We are living in a fast pace with data collected everywhere all the time – raw data is useless without a thorough understanding which comes from in-depth analysis and interpretation. For this, the data needs to be accessed with high availability and be integrated in different systems and applications. The market is full of various technologies and systems, most of them shifting the playground towards cloud. The advantages of this infrastructure option are well known: high availability, cheaper costs for scaling and faster upgrade times.
In this article we shall approach Amazon Web Services and their cloud technologies, with accent on the DynamoDB, API Gateway and Lambda Functions. These three services can be used to develop an API for the access to data and provide fast and scalable statistics.
To begin with, DynamoDB is a nonrelational, fully managed and scalable database that provides low-latency data access and an out of the box REST API used for querying and managing the data. Though it has some limitations when it comes to high volumes, DynamoDB is very useful when we want to provide fast access and high availability for the data.
Using the API gateway, DynamoDB’s API can be exposed and simplified for easier access for other applications and users who want to obtain data in a fast, secured and managed manner. In this way we can wrap the querying endpoints of the DynamoDB with more intuitive ones and hide the technical aspects, so the final user can access those endpoints without having a very detailed knowledge on the DynamoDB technology and concepts. Also, we can easily manage the access to the database, by only managing the authorisation roles used by the API Gateway integrations.
For example, we needed to expose data through a REST endpoint, with data available only in a Data Warehouse. Developing an entire REST layer over the database wouldn’t have been the most viable solution. We chose to store the data, as it was only a selective set of it, in the DynamoDB because it came with an out of the box API and could be easily wrapped by Lambda Functions and API Gateway. It was put in place a process that synchronises the data between the two Data Sources on a daily basis, using an ETL developed with SSIS and the integration between the aforementioned AWS services. This way, we have excluded the process of deployment to a server for the REST API, gained easier maintenance procedures and higher flexibility when it comes to future implementations and modifications of the table.

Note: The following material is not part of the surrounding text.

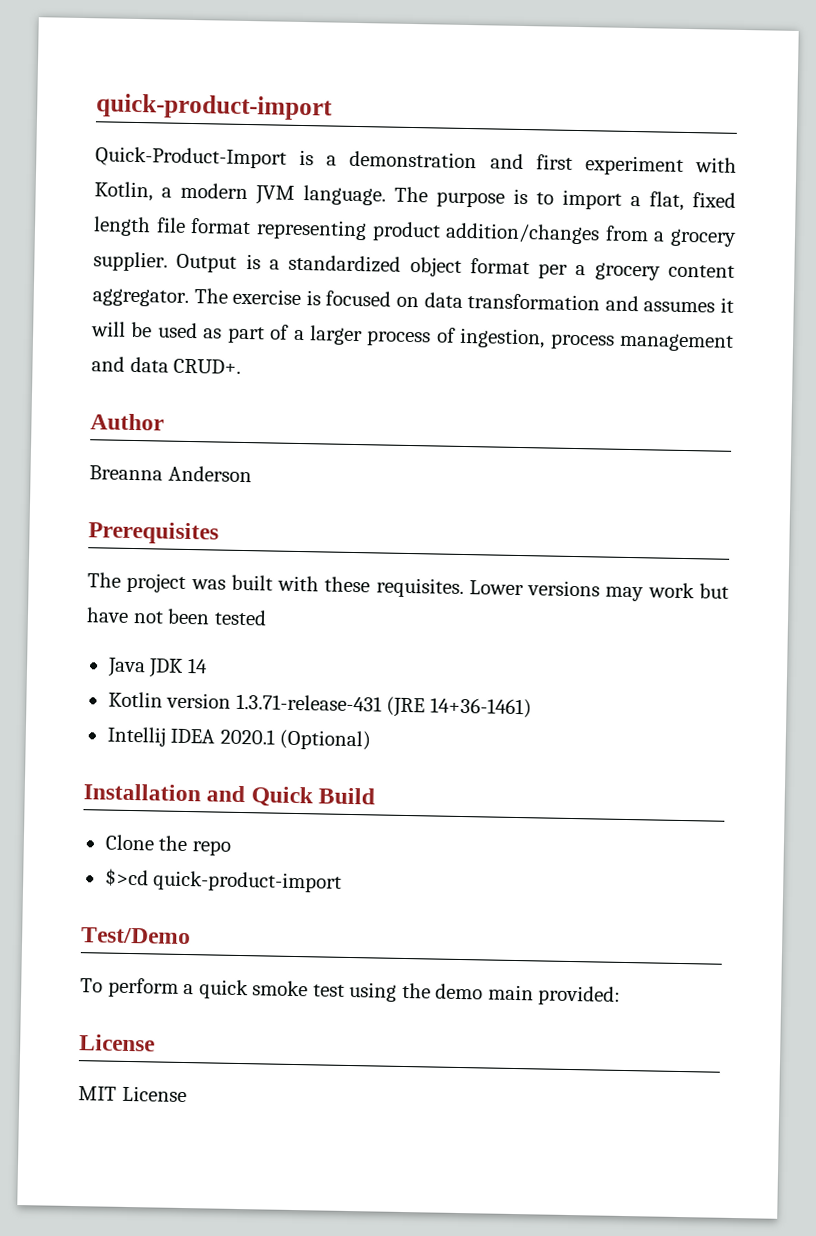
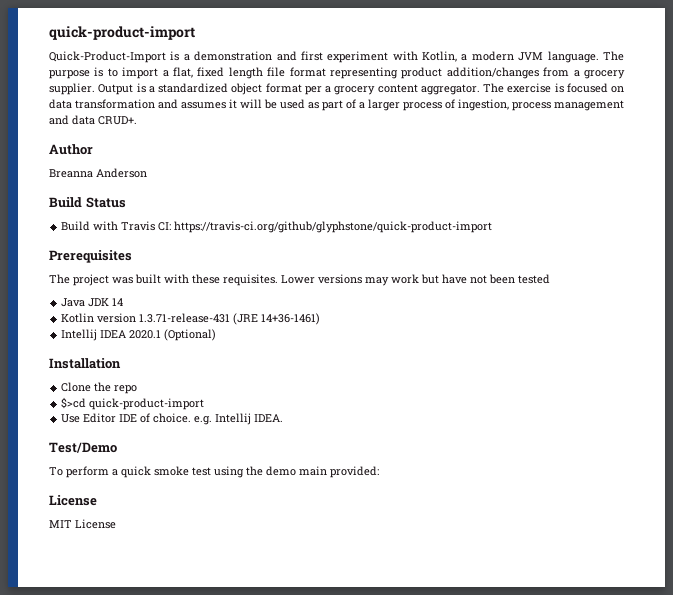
(252, 474) none -> [49,197,126,208] [61,221,493,233] // Build Status // Build with Travis CI: https://travis-ci.org/github/glyphstone/quick-product-import
[206,785,376,808] and Quick Build -> (121, 363) none
(343, 881) none -> [61,413,284,425] // Use Editor IDE of choice. e.g. Intellij IDEA.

There were challenges, like the limitation of the BatchWrite endpoint of the DynamoDB that limits the number of actions to 25 per batch, but in the end, with better Write Capacity Provisioned configuration we succeeded the export of data to DynamoDB without having to implement complex logic in the SSIS Custom Destination.
As a conclusion, AWS provides interesting technologies that allow the implementation of serverless services with fast response times, high scalability, easy management and interconnectivity, all with the comfort of choosing different widespread programming languages. Cloud is for some time the new infrastructure reality and it is here to stay, with all the pros and constantly reducing the cons.